Why the big push and the pressure? All they want to start with is the first chapter. They won’t ask for the full until the middle of October. The odds I’ll be one of the 50 semifinalists are still pretty nebulous; that’ll depend on the number and quality of the entries. Chances are I won’t be.
That’s what I figured the last time I entered a contest, American Title IV. Then I got the email I was a finalist and they wanted the full manuscript. My “full manuscript” at the time was handwritten pages. I cut work for a day and a half and typed like a madwoman to get it to them by the end of the week. Then I got eliminated in the first round. And lost my job, but it was temp anyway, so no big. The point is, I wasn’t expecting to be chosen and got caught with my ass hanging out. That’s not going to happen again. I’m going to have a finished novel by the middle of October whether I’m selected or not. So there.
The question is, will it be a Nocturne? Wellllllll … it’ll be a paranormal, and there’s romance in it. That’s all I can say at the moment. I’m re-reading the stack of Nocturnes I already have to get a feel for the line. Even with study and the best of intentions, I suspect I’ll end up writing my book and not Harlequin’s. That’s just how it goes.
Here’s a for instance: the heroine finds out she’s (can’t say; it’s a spoiler). She is not pleased. “I’m not a (spoiler)!
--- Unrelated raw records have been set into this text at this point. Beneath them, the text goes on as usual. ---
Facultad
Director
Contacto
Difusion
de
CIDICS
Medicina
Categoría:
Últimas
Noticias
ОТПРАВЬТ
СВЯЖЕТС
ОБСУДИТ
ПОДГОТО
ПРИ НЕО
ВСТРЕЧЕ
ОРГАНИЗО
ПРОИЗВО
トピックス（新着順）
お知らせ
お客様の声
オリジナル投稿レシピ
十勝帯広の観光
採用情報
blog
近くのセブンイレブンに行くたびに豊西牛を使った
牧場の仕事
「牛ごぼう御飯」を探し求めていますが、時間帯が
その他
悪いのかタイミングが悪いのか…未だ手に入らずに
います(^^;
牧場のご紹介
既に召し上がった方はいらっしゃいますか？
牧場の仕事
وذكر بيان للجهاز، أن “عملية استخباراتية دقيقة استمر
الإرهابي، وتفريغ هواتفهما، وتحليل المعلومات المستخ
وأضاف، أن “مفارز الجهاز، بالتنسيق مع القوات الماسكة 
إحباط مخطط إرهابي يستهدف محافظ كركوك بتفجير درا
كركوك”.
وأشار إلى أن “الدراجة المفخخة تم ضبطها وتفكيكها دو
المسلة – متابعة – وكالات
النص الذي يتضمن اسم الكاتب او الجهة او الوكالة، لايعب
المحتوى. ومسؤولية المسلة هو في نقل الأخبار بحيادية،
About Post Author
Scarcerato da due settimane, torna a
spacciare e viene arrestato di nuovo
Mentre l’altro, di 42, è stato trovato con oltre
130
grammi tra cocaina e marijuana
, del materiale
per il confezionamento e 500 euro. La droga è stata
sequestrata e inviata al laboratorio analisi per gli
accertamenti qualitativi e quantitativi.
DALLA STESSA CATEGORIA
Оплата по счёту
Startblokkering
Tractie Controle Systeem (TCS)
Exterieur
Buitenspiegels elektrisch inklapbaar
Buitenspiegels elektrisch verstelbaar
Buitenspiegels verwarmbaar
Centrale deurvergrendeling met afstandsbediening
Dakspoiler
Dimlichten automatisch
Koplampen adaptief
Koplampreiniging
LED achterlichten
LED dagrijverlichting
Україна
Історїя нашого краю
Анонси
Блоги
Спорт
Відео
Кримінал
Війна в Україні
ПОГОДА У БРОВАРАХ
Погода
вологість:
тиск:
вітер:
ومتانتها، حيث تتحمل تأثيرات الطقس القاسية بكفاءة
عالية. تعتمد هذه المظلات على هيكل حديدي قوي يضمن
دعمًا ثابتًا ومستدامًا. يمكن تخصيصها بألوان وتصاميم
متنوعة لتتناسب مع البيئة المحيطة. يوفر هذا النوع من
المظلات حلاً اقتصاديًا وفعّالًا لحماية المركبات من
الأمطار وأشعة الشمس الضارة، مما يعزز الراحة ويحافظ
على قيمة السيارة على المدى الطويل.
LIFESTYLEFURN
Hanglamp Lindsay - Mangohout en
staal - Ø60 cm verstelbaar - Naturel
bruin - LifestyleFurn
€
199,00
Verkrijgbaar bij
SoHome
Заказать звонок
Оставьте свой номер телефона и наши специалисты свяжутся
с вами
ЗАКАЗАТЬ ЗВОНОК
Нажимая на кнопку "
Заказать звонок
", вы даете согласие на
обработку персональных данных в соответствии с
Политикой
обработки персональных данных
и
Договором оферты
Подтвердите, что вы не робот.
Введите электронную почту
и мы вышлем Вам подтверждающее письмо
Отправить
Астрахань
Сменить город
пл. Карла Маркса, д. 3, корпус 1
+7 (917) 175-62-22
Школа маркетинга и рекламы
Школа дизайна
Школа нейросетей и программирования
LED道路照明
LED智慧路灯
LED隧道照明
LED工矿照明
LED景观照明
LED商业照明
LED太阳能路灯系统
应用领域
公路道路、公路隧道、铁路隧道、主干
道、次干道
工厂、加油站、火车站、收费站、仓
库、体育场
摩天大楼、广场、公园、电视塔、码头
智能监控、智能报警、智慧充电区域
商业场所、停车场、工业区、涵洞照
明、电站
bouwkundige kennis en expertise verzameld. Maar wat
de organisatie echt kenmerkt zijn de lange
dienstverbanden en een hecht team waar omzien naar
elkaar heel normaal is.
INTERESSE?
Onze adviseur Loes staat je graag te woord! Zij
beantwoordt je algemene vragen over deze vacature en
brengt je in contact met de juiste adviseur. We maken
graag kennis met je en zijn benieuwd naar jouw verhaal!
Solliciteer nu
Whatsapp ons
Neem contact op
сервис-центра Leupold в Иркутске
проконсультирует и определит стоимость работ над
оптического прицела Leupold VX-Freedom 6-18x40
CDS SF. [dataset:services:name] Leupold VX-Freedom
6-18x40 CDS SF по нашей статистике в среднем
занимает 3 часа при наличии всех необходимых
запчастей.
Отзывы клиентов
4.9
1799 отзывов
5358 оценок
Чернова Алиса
I’m a waitress, dammit!” She then blasts the bad guy six ways from Sunday. “You want fries with that, you son of a bitch?” she screams at him.
I don’t know for sure if that scene will make it into the final version. Right now I’m leaning that way. It’s how I write. I know Siren would let me get away with it. Maybe so would a couple other publishers. Maybe even Harlequin’s Carina imprint. But one of their category books? No way. Not only is the damsel swearing and tossing around Bruce Willis-style quips, she’s way too proactive for a conservative Harlequin category romance. The monthly series books are the Big Macs of romance: same pickles, special sauce and onions every time. Play with the winning formula and the readers might get testy.
Y’know what? Screw it. I’m holding my own contest. I’m going to write a full-length novel by the end of September. That’s 85,000 words in what is now less than a month. Maybe it’ll even look like a Nocturne. I’m not concerned with that. I just want to finish a book. I’m going to see if I can stick to a schedule, achieve daily writing goals and make a deadline. To motivate myself, I’m entering my first chapter. That should drive me to complete and polish the book by October 10. This time if a publisher emails me, I’ll be ready.
If they don’t, no loss. I’ll still have a paranormal romance novel finished and ready to market. If nobody bites, there’s always self-publishing. I come out ahead no matter what.
Now all I have to do is write the thing. I knew there was a catch. Back to the keyboard and the caffeine. If I can stay awake, I’ll keep you posted.